A while back we were notified by an external person about a potential privilege escalation attack towards the Windows version of our app. The attack works against 2020.3 and older versions of the app.
By the time this blog post is published, the majority of our users have already upgraded to 2020.4 and are thereby already protected. Furthermore, the threat is only relevant if you have a Windows user account named build and you do not want the people that are controlling said account from being able to become administrators on the machine. In summary: This is very likely not an issue for you!

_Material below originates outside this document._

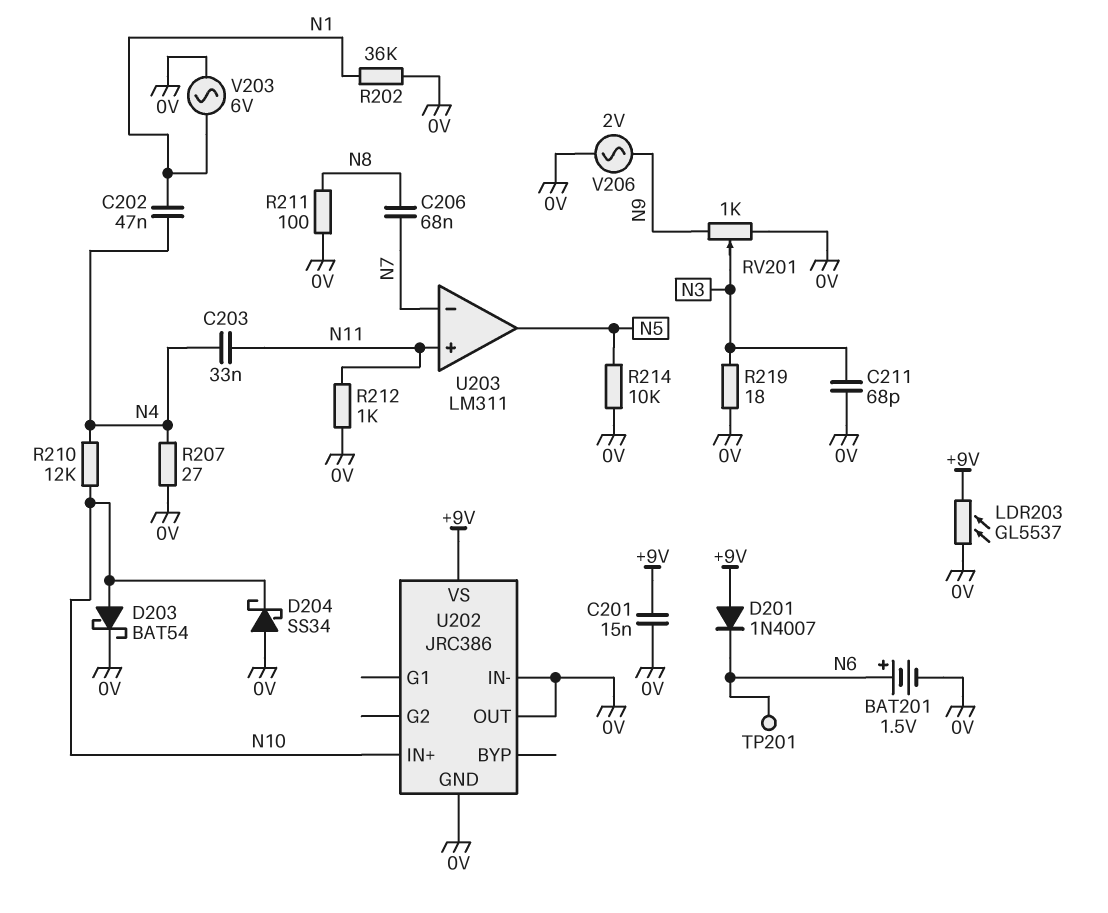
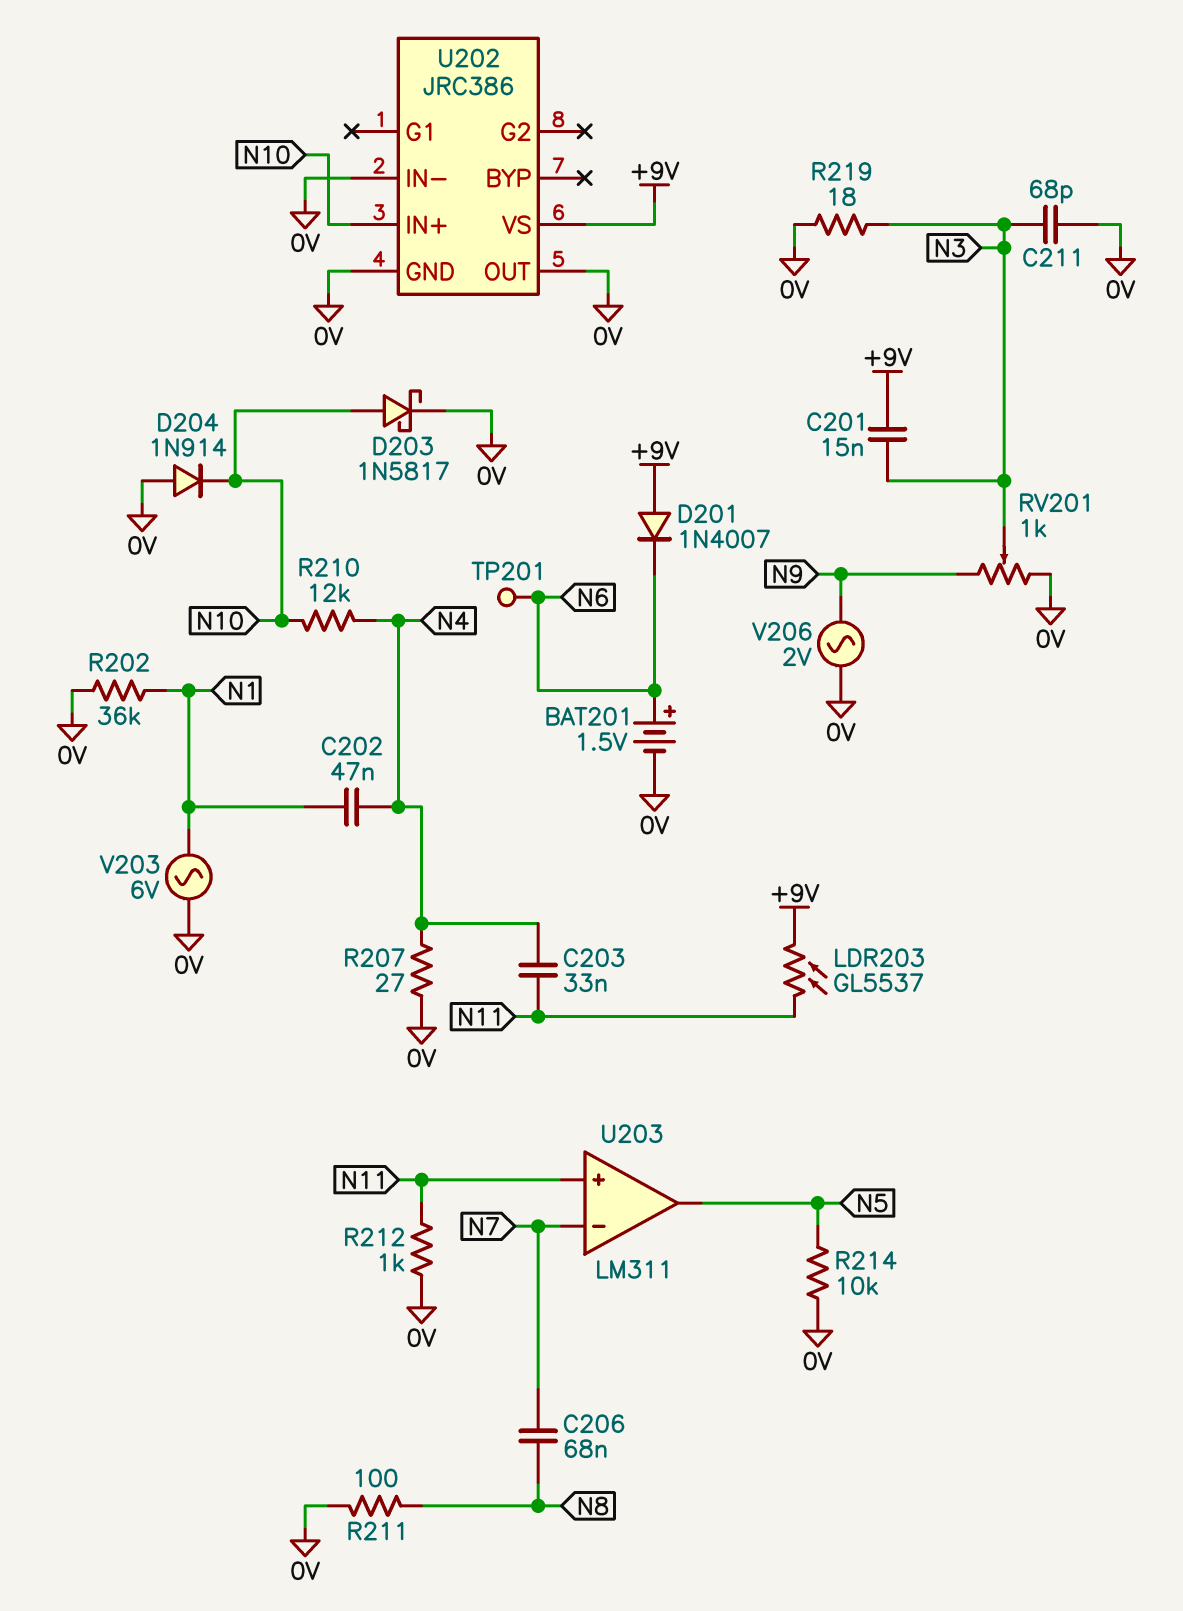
C201: 15nF (+9V, 0V) -> 15nF (+9V, N3)
D203: schottky BAT54 (A N10, K 0V) -> schottky 1N5817 (A N10, K 0V)
D204: schottky SS34 (A 0V, K N10) -> diode 1N914 (A 0V, K N10)
LDR203: GL5537 (+9V, 0V) -> GL5537 (+9V, N11)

At the time when we were notified of this vulnerability we were already working on an unrelated code change that would make the attack impossible. This together with the fact that exploiting the vulnerability require a very unusual setup, we classified it as unlikely and not critical. We continued with our unrelated code change and released version 2020.4 where the attack was no longer possible, and without announcing there was a known vulnerability.
In hindsight we realize it was clearly against our own transparency culture to not communicate this known vulnerability to our users, even if it was not likely to affect anyone. We are sorry about that and want to set the record straight now. And to be very clear, we do not think any of our users has come to harm or has had the setup needed for the attack to ever be possible or relevant.
The privilege escalation attack is based on our mullvad-daemon.exe system service running with SYSTEM privileges trying to load an OpenSSL config file from C:\Users\build\mullvadvpn-app\dist-assets\binaries\msvc-openssl\openssl.cnf. If this file existed it would load and use it. This file could then contain instructions that made the process load and execute a malicious DLL-file as the SYSTEM user. This could compromise the entire system.
The reason why we did not classify this as a critical vulnerability is that the attacker would need to be able to write to C:\Users\build\mullvadvpn-app\dist-assets\binaries\msvc-openssl\openssl.cnf to carry out the attack. The only realistic way this could happen is if the attacker were in control of a user account named build. Having a user with this name is of course fully possible, but we do not think it is very common. The most likely place where this would exist would be on some build server, and on such a server it is probably not very common to run a VPN client. Also, most people having access to a build server are likely already admin users, meaning a privilege escalation is pointless.
The unrelated change in the app that made the attack impossible in 2020.4 is that we got rid of OpenSSL completely and replaced it with rustls. As a result, the code loading the OpenSSL configuration file is no longer present in our VPN client.